───── Input material ─────

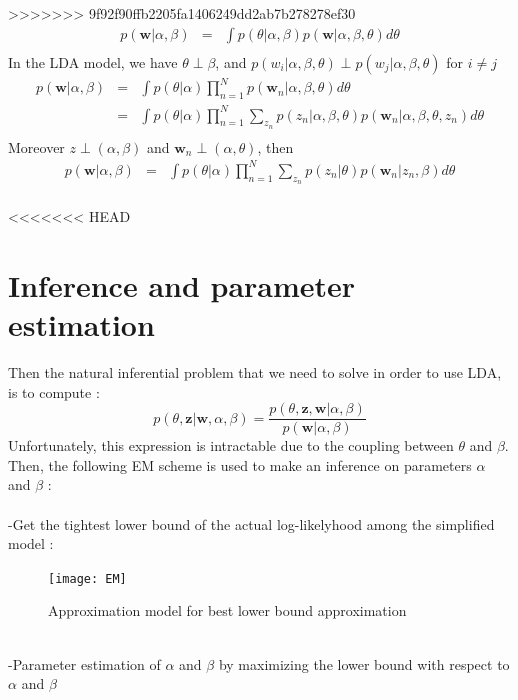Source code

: \documentclass[12pt]{article}
\begin{document}
>>>>>>> 9f92f90ffb2205fa1406249dd2ab7b278278ef30
\begin{eqnarray*}
p(\textbf{w}|\alpha, \beta) &  = & \int p(\theta | \alpha, \beta)p(\textbf{w} | \alpha, \beta, \theta)d\theta\\
\end{eqnarray*}
In the LDA model, we have $ \theta \perp \beta$, and $p(w_{i} | \alpha, \beta, \theta) \perp p(w_{j} | \alpha, \beta, \theta)$  for $ i \neq j $
\begin{eqnarray*}
p(\textbf{w}|\alpha, \beta) & = & \int p(\theta | \alpha) \prod_{n=1}^{N} p(\textbf{w}_{n} | \alpha, \beta, \theta)d\theta\\
& = & \int  p(\theta |\alpha) \prod_{n=1}^{N}  \sum_{z_{n}}p(z_{n}|\alpha, \beta, \theta)p(\textbf{w}_{n} | \alpha, \beta, \theta, z_{n}) d\theta\\
\end{eqnarray*}
Moreover $z \perp (\alpha,\beta)$ and $\textbf{w}_{n} \perp (\alpha,\theta)$, then
\begin{eqnarray*}
p(\textbf{w}|\alpha, \beta) & = & \int p(\theta | \alpha)  \prod_{n=1}^{N}  \sum_{z_{n}}p(z_{n} |\theta)p(\textbf{w}_{n} | z_{n}, \beta) d\theta\\
\end{eqnarray*}

<<<<<<< HEAD
\section*{Inference and parameter estimation}
Then the natural inferential problem that we need to solve in order to use LDA, is to compute :
$$p(\theta, \textbf{z}|\textbf{w},\alpha,\beta)=\frac{p(\theta,\textbf{z},\textbf{w}|\alpha,\beta)}{p(\textbf{w}|\alpha,\beta)}$$
Unfortunately, this expression is intractable due to the coupling between $\theta$ and $\beta$.
Then, the following EM scheme is used to make an inference on parameters $\alpha$ and $\beta$ : ~\\
~\\
-Get the tightest lower bound of the actual log-likelyhood among the simplified model :~\\
\begin{figure}[!h]
\centering
\captionsetup{justification=centering,margin=2cm}
\texttt{[image: EM]}
\caption{Approximation model for best lower bound approximation}
\end{figure}
~\\
-Parameter estimation of $\alpha$ and $\beta$ by maximizing the lower bound with respect to $\alpha$ and $\beta$~\\
\end{document}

─────

Only the lines from the one with "-Parameter estimation of" through the last line above should be restated, word for word.

-Parameter estimation of $\alpha$ and $\beta$ by maximizing the lower bound with respect to $\alpha$ and $\beta$~\\
\end{document}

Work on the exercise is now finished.